Exercise description. Skip the pictures. Give all the data again exactly.

Collected material.
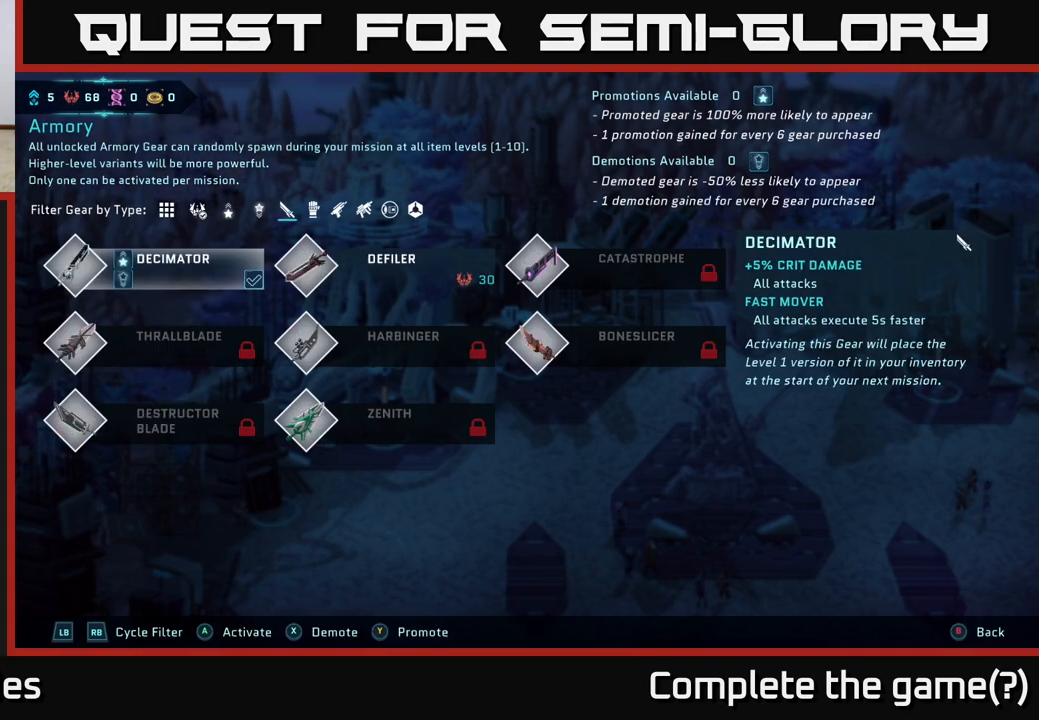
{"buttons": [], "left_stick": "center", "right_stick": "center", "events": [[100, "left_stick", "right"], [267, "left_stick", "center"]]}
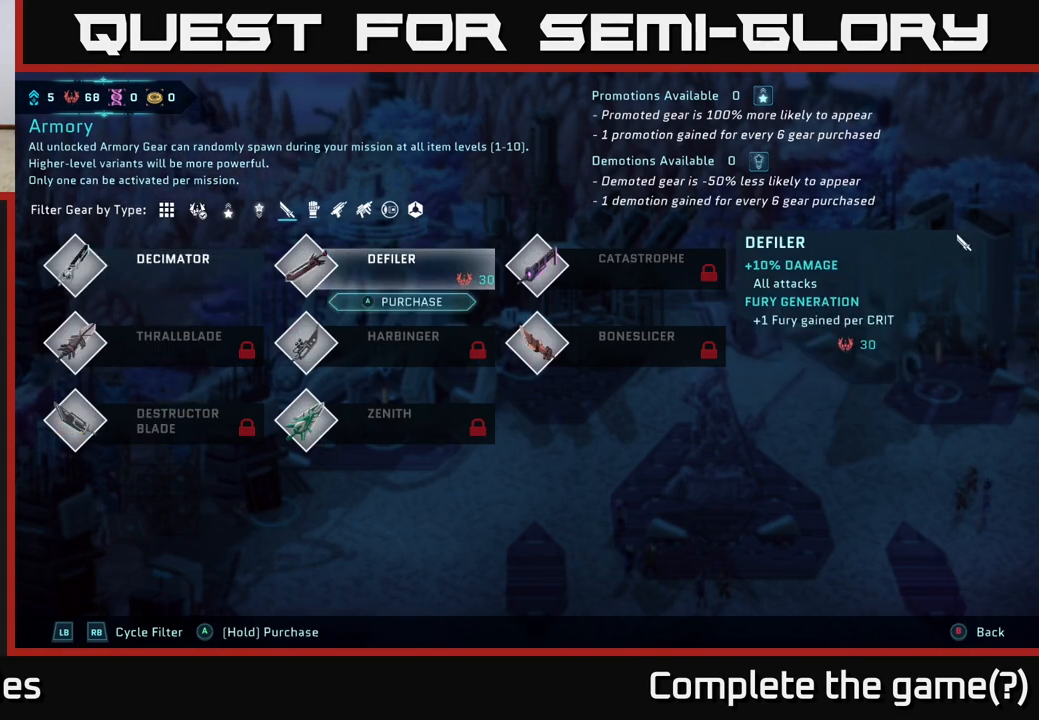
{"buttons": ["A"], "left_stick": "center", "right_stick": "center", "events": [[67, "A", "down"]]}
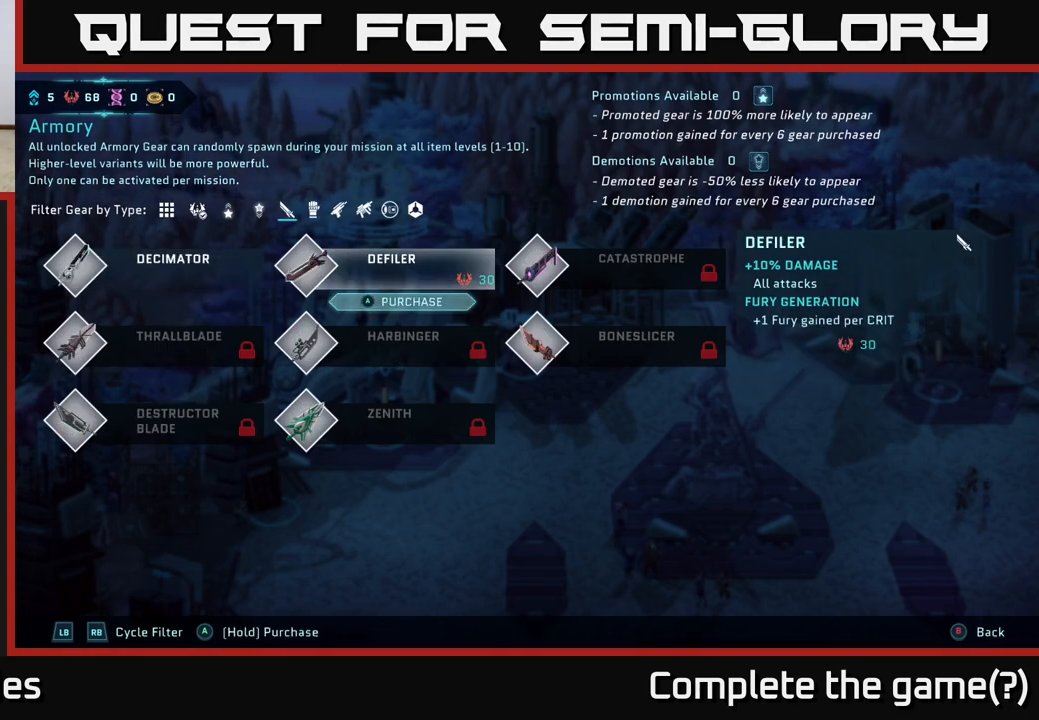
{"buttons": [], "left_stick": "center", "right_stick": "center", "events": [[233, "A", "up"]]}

Exercise solution.
{"buttons": [], "left_stick": "center", "right_stick": "center", "events": [[100, "left_stick", "right"], [267, "left_stick", "center"]]}
{"buttons": ["A"], "left_stick": "center", "right_stick": "center", "events": [[67, "A", "down"]]}
{"buttons": [], "left_stick": "center", "right_stick": "center", "events": [[233, "A", "up"]]}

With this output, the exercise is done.